_Work to complete_: Rewrite the lines of the items below as a JSON list of strings, one string per line with blank lines left out. Start with the very first line and go on through the line with "stand? निश्चला immovable? समाधौ in the", and include only those lines.

_Data for the task_:

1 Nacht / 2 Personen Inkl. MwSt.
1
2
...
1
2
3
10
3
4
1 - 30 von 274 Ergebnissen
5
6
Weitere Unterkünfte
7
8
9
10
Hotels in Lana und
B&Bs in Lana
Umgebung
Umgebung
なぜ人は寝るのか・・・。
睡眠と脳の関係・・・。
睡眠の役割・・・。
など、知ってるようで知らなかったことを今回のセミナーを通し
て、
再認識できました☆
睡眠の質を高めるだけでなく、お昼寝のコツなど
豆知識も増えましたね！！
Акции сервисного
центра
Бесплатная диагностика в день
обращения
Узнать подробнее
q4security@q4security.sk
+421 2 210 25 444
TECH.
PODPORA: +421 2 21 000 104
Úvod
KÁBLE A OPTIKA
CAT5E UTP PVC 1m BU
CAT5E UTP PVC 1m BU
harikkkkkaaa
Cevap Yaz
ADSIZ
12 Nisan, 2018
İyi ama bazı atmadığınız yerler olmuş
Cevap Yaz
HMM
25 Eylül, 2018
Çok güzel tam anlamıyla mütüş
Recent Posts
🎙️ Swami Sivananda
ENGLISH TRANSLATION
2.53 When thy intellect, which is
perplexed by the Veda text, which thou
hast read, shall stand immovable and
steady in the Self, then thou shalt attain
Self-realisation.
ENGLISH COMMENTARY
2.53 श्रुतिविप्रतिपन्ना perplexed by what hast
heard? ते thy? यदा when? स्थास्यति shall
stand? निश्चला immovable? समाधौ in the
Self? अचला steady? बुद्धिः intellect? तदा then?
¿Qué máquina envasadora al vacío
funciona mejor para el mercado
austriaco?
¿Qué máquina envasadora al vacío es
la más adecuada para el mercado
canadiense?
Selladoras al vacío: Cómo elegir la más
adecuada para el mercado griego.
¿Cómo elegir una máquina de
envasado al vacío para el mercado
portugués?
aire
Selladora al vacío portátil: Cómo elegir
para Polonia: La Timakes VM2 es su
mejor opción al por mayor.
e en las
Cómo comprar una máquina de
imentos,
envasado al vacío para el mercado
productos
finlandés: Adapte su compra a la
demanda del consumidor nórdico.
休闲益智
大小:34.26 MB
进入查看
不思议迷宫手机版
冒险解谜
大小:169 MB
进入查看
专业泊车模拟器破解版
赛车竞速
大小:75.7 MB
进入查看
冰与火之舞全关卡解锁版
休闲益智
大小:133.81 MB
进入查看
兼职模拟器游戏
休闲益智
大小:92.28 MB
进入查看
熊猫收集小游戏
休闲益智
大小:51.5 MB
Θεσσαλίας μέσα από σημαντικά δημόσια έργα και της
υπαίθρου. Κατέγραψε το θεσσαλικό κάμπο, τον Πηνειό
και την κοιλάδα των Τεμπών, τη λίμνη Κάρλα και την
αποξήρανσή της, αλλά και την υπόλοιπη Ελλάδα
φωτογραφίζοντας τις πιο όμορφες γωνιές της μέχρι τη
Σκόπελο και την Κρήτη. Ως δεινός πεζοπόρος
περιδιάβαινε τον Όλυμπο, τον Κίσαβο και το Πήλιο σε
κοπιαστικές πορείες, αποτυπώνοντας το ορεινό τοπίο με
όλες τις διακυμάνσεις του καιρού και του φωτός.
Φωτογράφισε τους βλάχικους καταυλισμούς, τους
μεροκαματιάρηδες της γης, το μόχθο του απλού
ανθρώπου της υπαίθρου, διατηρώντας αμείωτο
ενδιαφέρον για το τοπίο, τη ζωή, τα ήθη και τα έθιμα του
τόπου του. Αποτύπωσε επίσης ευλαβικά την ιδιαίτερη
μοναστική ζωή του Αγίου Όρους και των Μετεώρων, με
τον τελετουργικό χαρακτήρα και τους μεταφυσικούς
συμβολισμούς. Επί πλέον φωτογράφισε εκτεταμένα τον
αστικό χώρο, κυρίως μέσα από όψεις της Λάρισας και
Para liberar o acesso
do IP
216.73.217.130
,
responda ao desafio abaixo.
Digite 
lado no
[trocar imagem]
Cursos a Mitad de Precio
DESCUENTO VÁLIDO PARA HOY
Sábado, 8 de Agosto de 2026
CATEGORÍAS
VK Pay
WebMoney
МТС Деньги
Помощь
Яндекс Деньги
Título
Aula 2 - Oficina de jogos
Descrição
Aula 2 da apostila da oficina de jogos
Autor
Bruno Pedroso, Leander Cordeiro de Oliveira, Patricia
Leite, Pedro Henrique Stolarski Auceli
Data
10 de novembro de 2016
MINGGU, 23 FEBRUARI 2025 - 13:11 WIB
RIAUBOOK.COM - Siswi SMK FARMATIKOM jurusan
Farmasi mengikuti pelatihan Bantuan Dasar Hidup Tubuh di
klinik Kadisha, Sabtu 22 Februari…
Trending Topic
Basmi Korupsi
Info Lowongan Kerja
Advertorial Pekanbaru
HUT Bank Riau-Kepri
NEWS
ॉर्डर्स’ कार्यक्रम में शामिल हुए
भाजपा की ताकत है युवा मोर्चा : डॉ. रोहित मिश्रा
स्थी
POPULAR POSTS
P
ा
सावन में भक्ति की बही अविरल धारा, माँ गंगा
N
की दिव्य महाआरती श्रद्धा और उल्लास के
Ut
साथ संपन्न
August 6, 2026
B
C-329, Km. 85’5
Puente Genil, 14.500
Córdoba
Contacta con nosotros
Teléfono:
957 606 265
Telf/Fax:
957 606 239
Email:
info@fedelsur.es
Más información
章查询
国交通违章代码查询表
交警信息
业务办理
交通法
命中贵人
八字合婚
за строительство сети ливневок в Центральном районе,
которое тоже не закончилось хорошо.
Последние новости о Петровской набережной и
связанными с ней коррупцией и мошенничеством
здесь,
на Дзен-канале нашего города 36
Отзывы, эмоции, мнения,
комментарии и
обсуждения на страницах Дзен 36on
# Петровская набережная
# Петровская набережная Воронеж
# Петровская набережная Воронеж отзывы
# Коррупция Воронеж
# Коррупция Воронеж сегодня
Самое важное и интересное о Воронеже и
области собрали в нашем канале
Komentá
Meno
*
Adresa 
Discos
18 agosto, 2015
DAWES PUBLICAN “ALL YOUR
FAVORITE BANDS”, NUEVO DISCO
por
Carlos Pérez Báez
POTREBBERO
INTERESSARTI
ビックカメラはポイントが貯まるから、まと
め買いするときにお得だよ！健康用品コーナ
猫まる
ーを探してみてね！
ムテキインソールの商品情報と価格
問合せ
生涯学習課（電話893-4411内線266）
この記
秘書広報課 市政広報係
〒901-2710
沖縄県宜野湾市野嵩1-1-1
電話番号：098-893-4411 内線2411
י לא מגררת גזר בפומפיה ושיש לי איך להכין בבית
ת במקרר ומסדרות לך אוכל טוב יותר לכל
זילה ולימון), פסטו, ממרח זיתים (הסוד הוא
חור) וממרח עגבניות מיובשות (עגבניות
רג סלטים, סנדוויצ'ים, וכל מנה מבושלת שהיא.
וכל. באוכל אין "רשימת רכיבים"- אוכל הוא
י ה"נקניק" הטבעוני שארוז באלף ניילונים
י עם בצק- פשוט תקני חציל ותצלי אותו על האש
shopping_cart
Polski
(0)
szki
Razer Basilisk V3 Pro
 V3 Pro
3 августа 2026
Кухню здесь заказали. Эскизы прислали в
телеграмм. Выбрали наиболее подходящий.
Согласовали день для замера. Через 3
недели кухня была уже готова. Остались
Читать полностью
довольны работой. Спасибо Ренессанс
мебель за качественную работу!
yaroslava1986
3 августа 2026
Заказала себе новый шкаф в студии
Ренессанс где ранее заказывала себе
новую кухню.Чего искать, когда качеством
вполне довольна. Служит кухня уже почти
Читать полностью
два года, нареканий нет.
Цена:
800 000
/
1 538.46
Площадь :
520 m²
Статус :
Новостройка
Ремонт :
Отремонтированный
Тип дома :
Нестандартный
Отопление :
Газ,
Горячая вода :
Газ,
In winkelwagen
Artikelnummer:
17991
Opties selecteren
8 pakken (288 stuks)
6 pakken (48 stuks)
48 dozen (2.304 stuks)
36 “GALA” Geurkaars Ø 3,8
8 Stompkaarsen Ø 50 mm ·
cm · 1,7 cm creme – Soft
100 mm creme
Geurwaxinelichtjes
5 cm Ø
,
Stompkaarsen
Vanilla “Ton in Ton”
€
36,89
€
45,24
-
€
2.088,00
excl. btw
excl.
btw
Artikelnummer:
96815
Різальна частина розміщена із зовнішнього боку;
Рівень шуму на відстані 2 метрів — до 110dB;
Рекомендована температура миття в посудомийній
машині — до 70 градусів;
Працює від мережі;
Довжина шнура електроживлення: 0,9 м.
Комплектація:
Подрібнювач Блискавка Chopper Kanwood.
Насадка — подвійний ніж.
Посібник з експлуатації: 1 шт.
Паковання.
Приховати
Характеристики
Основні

_Answer space_:
[
  "1 Nacht / 2 Personen Inkl. MwSt.",
  "1",
  "2",
  "...",
  "1",
  "2",
  "3",
  "10",
  "3",
  "4",
  "1 - 30 von 274 Ergebnissen",
  "5",
  "6",
  "Weitere Unterkünfte",
  "7",
  "8",
  "9",
  "10",
  "Hotels in Lana und",
  "B&Bs in Lana",
  "Umgebung",
  "Umgebung",
  "なぜ人は寝るのか・・・。",
  "睡眠と脳の関係・・・。",
  "睡眠の役割・・・。",
  "など、知ってるようで知らなかったことを今回のセミナーを通し",
  "て、",
  "再認識できました☆",
  "睡眠の質を高めるだけでなく、お昼寝のコツなど",
  "豆知識も増えましたね！！",
  "Акции сервисного",
  "центра",
  "Бесплатная диагностика в день",
  "обращения",
  "Узнать подробнее",
  "q4security@q4security.sk",
  "+421 2 210 25 444",
  "TECH.",
  "PODPORA: +421 2 21 000 104",
  "Úvod",
  "KÁBLE A OPTIKA",
  "CAT5E UTP PVC 1m BU",
  "CAT5E UTP PVC 1m BU",
  "harikkkkkaaa",
  "Cevap Yaz",
  "ADSIZ",
  "12 Nisan, 2018",
  "İyi ama bazı atmadığınız yerler olmuş",
  "Cevap Yaz",
  "HMM",
  "25 Eylül, 2018",
  "Çok güzel tam anlamıyla mütüş",
  "Recent Posts",
  "🎙️ Swami Sivananda",
  "ENGLISH TRANSLATION",
  "2.53 When thy intellect, which is",
  "perplexed by the Veda text, which thou",
  "hast read, shall stand immovable and",
  "steady in the Self, then thou shalt attain",
  "Self-realisation.",
  "ENGLISH COMMENTARY",
  "2.53 श्रुतिविप्रतिपन्ना perplexed by what hast",
  "heard? ते thy? यदा when? स्थास्यति shall",
  "stand? निश्चला immovable? समाधौ in the"
]